** TO-DO ITEM **
Can you reproduce word for word every line of the entries, starting with the line containing "#### Inherited from" and going on through the last line of the entries?

** PROVIDED RECORDS **
((
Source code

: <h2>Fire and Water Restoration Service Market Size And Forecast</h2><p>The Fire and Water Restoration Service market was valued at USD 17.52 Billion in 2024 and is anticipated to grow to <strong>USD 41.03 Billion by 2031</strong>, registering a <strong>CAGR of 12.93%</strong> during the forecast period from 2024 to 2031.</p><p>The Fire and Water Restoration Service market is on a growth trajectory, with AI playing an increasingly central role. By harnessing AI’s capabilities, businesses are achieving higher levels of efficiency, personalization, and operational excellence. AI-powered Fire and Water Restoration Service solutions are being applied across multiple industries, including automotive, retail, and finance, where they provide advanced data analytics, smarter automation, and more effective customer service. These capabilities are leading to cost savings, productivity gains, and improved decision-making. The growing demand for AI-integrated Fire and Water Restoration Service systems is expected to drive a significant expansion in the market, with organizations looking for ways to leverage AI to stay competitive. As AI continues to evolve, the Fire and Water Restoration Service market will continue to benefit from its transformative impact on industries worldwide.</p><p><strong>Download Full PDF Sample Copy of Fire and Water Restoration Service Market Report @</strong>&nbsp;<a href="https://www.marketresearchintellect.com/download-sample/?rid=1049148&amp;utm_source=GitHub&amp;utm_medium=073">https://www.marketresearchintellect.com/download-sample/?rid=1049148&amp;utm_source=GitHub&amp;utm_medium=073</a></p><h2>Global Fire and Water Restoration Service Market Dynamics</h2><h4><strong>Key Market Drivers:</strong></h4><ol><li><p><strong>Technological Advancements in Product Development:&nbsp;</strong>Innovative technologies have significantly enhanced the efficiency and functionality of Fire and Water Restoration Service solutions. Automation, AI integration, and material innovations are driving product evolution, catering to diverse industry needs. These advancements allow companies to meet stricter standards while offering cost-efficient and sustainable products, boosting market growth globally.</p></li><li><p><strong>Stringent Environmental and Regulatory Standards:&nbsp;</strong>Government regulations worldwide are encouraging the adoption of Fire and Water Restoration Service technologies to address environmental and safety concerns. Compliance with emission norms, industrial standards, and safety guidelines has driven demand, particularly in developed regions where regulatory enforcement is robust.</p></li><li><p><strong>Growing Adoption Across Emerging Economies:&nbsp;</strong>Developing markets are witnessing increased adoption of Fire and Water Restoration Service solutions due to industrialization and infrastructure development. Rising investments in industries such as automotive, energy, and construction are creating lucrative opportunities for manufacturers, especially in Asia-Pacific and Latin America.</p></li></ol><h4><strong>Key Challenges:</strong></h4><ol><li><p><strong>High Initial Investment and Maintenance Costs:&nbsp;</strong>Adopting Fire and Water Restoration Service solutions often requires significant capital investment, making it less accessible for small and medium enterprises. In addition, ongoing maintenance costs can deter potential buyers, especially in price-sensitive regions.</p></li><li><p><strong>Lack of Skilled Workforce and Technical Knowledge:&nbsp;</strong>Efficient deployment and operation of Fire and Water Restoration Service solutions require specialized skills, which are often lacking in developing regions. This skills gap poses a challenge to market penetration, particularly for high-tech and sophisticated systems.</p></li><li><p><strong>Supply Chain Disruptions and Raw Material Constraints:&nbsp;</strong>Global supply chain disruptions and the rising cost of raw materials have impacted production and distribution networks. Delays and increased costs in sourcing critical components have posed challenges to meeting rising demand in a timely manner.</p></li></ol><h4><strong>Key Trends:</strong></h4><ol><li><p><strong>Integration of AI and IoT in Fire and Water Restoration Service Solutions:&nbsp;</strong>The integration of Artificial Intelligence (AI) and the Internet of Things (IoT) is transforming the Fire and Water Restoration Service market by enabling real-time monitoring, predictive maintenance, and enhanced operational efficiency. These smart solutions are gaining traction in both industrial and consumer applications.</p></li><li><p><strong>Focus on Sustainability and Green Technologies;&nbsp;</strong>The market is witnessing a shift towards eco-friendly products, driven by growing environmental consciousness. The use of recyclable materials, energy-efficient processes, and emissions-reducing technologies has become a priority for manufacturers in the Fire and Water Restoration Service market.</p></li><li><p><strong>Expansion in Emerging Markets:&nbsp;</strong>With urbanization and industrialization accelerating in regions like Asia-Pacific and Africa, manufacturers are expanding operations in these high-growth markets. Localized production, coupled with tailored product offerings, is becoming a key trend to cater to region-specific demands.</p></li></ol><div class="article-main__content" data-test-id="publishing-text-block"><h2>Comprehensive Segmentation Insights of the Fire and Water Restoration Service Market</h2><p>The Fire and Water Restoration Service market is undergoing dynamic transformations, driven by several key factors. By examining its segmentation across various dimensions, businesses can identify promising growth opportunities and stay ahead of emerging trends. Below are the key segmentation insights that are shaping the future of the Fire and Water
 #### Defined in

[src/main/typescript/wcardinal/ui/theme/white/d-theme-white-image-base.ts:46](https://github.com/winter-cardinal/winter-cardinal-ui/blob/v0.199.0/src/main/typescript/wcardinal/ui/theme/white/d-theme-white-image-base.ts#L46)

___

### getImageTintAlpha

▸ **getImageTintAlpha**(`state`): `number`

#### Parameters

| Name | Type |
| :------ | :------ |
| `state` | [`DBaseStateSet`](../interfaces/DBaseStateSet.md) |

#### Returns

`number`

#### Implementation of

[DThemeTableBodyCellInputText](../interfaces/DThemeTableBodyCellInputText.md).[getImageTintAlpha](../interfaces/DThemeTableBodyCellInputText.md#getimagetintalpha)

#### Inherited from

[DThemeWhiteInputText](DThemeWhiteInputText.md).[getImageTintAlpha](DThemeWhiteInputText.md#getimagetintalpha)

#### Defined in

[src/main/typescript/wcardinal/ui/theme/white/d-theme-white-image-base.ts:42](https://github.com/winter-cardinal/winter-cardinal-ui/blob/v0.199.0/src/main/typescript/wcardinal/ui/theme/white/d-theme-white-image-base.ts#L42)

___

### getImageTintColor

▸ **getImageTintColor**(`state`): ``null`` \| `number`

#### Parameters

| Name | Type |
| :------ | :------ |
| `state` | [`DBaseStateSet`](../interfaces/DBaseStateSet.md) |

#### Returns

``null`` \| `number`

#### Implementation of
))
** ANSWER SECTION **
#### Inherited from

[DThemeWhiteInputText](DThemeWhiteInputText.md).[getImageTintAlpha](DThemeWhiteInputText.md#getimagetintalpha)

#### Defined in

[src/main/typescript/wcardinal/ui/theme/white/d-theme-white-image-base.ts:42](https://github.com/winter-cardinal/winter-cardinal-ui/blob/v0.199.0/src/main/typescript/wcardinal/ui/theme/white/d-theme-white-image-base.ts#L42)

___

### getImageTintColor

▸ **getImageTintColor**(`state`): ``null`` \| `number`

#### Parameters

| Name | Type |
| :------ | :------ |
| `state` | [`DBaseStateSet`](../interfaces/DBaseStateSet.md) |

#### Returns

``null`` \| `number`

#### Implementation of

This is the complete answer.